Gillian Feely-Harnik, The Lord’s Table: The Meaning of Food in Early Judaism and Christianity (Washington DC: Smithsonian Books, 1994; reprint The Lord’s Table: Eucharist and Passover in Early Christianity [Philadelphia, PA: University of Pennsylvania Press, 1981]). Imagine the implications and world of wonder that would open if I were to tell you that the Lord’s Table in the title of Feely-Harnik’s book refers primarily not to 1 Corinthians 10, but to the golden table in the Jerusalem temple or to its altar. The cultic implications for understanding NT Supper texts are considerable. And these are just some of the insights she affords.

Andrea Beth Lieber, “God Incorporated: Feasting on the Divine Presence in Ancient Judaism,” (PhD diss. Columbia University, 1998). While Lieber’s work is independent of Feely-Harnik, it richly distills much of the cultic and covenantal implications of the Jewish sacrificial system in a somewhat similar manner (for example her second chapter is “At God’s Table”) but with an added emphasis on visionary encounters with God owing to the influence of Exodus 24:11: “and they beheld God and they ate and they drank.” Lieber’s writing style is additionally engaging and I found myself consuming the entire dissertation in one sitting. It was particularly Lieber’s study that really allowed me to better exegete 1 Corinthians 10.

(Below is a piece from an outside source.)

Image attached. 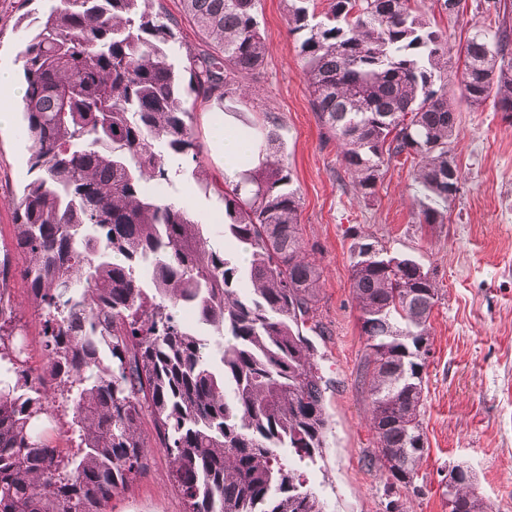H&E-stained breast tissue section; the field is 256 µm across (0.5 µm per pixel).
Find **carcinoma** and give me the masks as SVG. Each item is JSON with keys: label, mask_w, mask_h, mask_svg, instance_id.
<instances>
[{"label": "carcinoma", "mask_w": 512, "mask_h": 512, "mask_svg": "<svg viewBox=\"0 0 512 512\" xmlns=\"http://www.w3.org/2000/svg\"><path fill=\"white\" fill-rule=\"evenodd\" d=\"M212 44L187 52L188 87L171 58L178 21L156 0H51L21 51L23 133L35 177L14 203L22 274L44 327L45 362L22 360L24 335L0 264V512H107L147 467L152 418L187 512H325L297 463L315 462L329 417L315 348L322 269L308 258L292 168L267 158L224 181V237L239 265L207 244L176 198L170 163L201 146L185 93L232 100L265 62L261 0H181ZM289 0L313 112L366 197L381 167L415 162L420 224H441L462 173L448 145V96L512 112V29L475 24L452 61L448 37L415 0ZM350 284L364 337L374 465L387 490L415 491L423 459L422 375L440 288L411 258L359 255ZM61 397L77 450L44 439ZM451 512H490L459 473Z\"/></svg>", "instance_id": "1"}]
</instances>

One frustration I’ve had in Supper research is finding a recent and thorough examination of the history of research. I found this addressed both surprisingly and appreciably in Jerome Kodell, The Eucharist in the New Testament (Collegeville, MN: Liturgical Press, 1988). Obviously, since the book is dated to 1988 it is not “recent” without some qualification. I would only say that the state of Supper studies has not changed very much from the very active decade between the early seventies to early eighties. For example, the question of priority, whether Mark/Matthew or Paul/Luke, has not been resolved but only exacerbated by recent research on memory and orality. The differences seen especially in Luke’s Gospel with other accounts (such as Luke’s two cups) is really past the breaking point among researchers, and involves textual-criticism, the notoriously difficult question of Luke’s sources based on philological examination, etc. Koddell has provided a still meaningful history of research that is the clearest explanation in English of several notable German researchers who continue to influence discussion, including Hermann Patsch, Heinz Schürmann, Rudolf Pesch, etc. (I would add here that in a private discussion with Dale C. Allison Jr. in 2016 on the topic of the criteria of authenticity and the Last Supper, the very first question he posed to me was if I had considered Pesch’s work.)

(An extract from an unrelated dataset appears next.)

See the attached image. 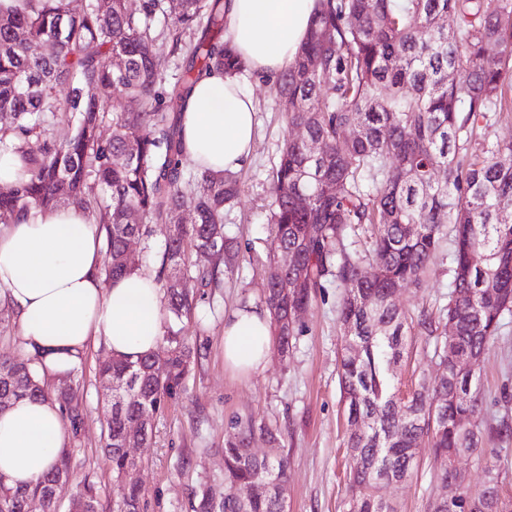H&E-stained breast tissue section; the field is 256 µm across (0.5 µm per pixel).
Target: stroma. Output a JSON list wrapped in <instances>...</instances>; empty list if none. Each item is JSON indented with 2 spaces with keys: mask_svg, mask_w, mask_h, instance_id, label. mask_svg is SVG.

While I do not consider the next researcher “hidden” by any means, there is one essay of his I came across that neatly summarizes his work on the Supper that is not as well known. While I have read and bought and read again Bruce Chilton’s A Feast of Meanings: Eucharistic Theologies from Jesus through Johannine Circles, NovTSup 72 (Leiden: Brill, 1994), he summarizes this book in the space of one essay I found very well: Bruce Chilton, “Ideological Diets in a Feast of Meanings,” Bruce Chilton and Craig A. Evans, Jesus in Context: Temple, Purity, and Restoration, AGJU 39 (Leiden: Brill, 1997), 59-89.

Additional hidden gems have been:

Kobus Petzer, “Style and Text in the Lucan Narrative of the Institution of the Lord’s Supper (Luke 22, 19b-20),” NTS 37 (1991): 113-129.

Fergus King, “Travesty or Taboo? ‘Drinking Blood’ and Revelation 17:2-6,” Neot 38.2 (2004): 303-325. Think of the implications of the following for the historicity of the Supper… Since a few recent researchers such as Andrew McGowan have argued that the Eucharist was not practiced in NT times, imagine the implications of King’s argument, that the woman who rides the beast in Revelation 17 intends to mock early Christian eucharistic worship by partaking of her own polluted anti-Eucharistic cup, evidencing a polemical travesty of the sacred cup of Christ-followers. For the parallel to work, and since its explanatory power is considerable at least prima facie, then Eucharistic worship must have been present for John’s audience. I think King is on to something here.

There are many others that have slipped through my grasp at present and I will surely follow up if there is interest among readers or enough material for another post.